Lot Essay
At the turn of the century, Thomas Moran executed a series of works inspired by heroic scenes from the literary classic The Odyssey by Homer. Ulysses and the Sirens, part of this series, reveals the artist's ambitious talent for creating a powerful landscape of mythic proportions. Ulysses and the Sirens portrays the scene of The Odyssey when the epic hero's ship passes the rocks of the Sirens. The particular topography described in this passage afforded Moran the perfect opportunity to demonstrate his unparalleled skill in creating majestic rock formations and illusory landscapes bathed in ethereal light.
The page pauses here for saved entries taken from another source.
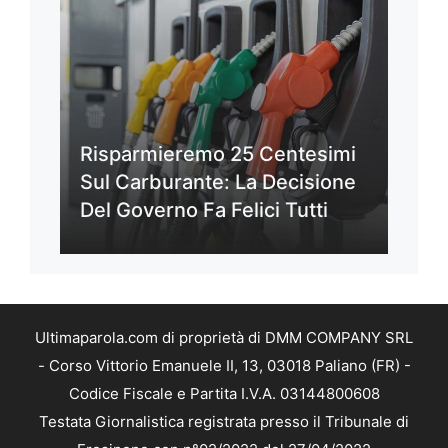
Risparmieremo 25 Centesimi
Sul Carburante: La Decisione
Del Governo Fa Felici Tutti
Ultimaparola.com di proprietà di DMM COMPANY SRL
- Corso Vittorio Emanuele II, 13, 03018 Paliano (FR) -
Codice Fiscale e Partita I.V.A. 03144800608
Testata Giornalistica registrata presso il Tribunale di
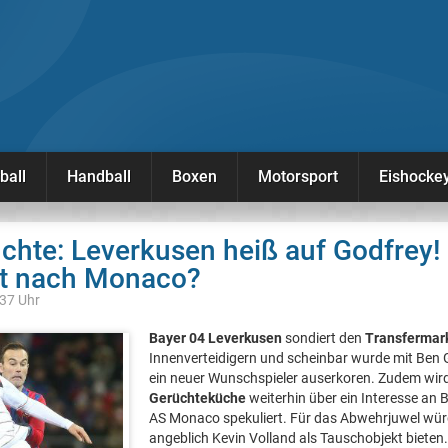
ball
Handball
Boxen
Motorsport
Eishocke
chte: Leverkusen heiß auf Godfrey! 
t nach Monaco?
:37 Uhr
Bayer 04 Leverkusen
sondiert den
Transfermar
Innenverteidigern und scheinbar wurde mit Ben 
ein neuer Wunschspieler auserkoren. Zudem wird
Gerüchteküche
weiterhin über ein Interesse an 
AS Monaco spekuliert. Für das Abwehrjuwel wür
angeblich Kevin Volland als Tauschobjekt bieten.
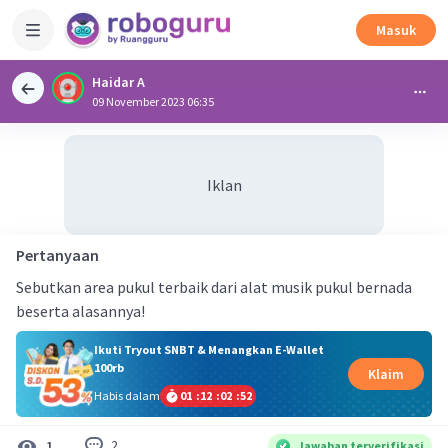
Masuk
Haidar A
09 November 2023 06:35
Iklan
Pertanyaan
Sebutkan area pukul terbaik dari alat musik pukul bernada
beserta alasannya!
Ikuti Tryout SNBT & Menangkan E-Wallet
100rb
Klaim
Habis dalam
01
:
12
:
02
:
51
2
1
Jawaban terverifikasi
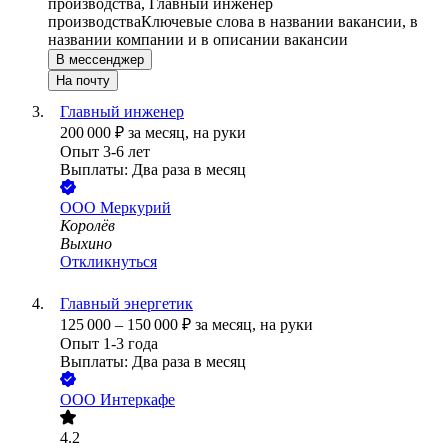
производства, Главный инженер
производства
Ключевые слова в названии вакансии, в
названии компании и в описании вакансии
В мессенджер
На почту
Главный инженер
200 000
₽
за месяц,
на руки
Опыт 3-6 лет
Выплаты: Два раза в месяц
ООО
Меркурий
Королёв
Выхино
Откликнуться
Главный энергетик
125 000
–
150 000
₽
за месяц,
на руки
Опыт 1-3 года
Выплаты: Два раза в месяц
ООО
Интеркафе
4.2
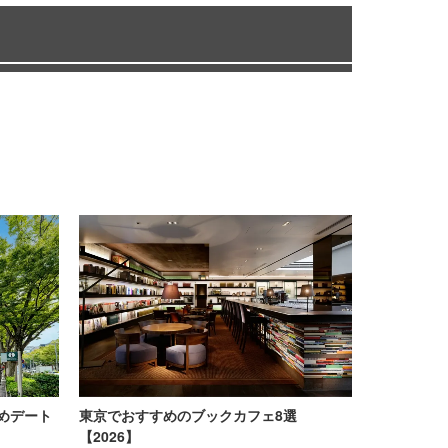
めデート
東京でおすすめのブックカフェ8選
【2026】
The following passage from The Odyssey, translated in 1900, would have provided key visual elements from which Moran could work to create the present picture: "First you will come to the Sirens who enchant all who come near them. If anyone unwarily draws into too close and hears the singing of the Sirens, his wife and children will never welcome him home again, for they sit in a green field and warble him to death with the sweetness of their song. When your crew have taken you past these Sirens, I cannot give you coherent directions as to which of two courses your are to take; I will lay the two alternatives before you, and you must consider them for yourself. On the one hand there are some overhanging rocks against which the deep blue waves of Amphitrite beat with terrific fury; the blessed gods call these rocks the Wanderers. Of these two rocks the one reaches heaven and its peak is lost in a dark cloud. This never leaves it, so that the top is never clear not even in summer and early autumn." (Homer, The Odyssey, trans. by S. Butler, 1900, reprint 1993, New York, pp. 148-149)
This painting will be included in Stephen L. Good's and Phyllis Braff's forthcoming catalogue raisonné of the artist's work.
This painting will be included in Stephen L. Good's and Phyllis Braff's forthcoming catalogue raisonné of the artist's work.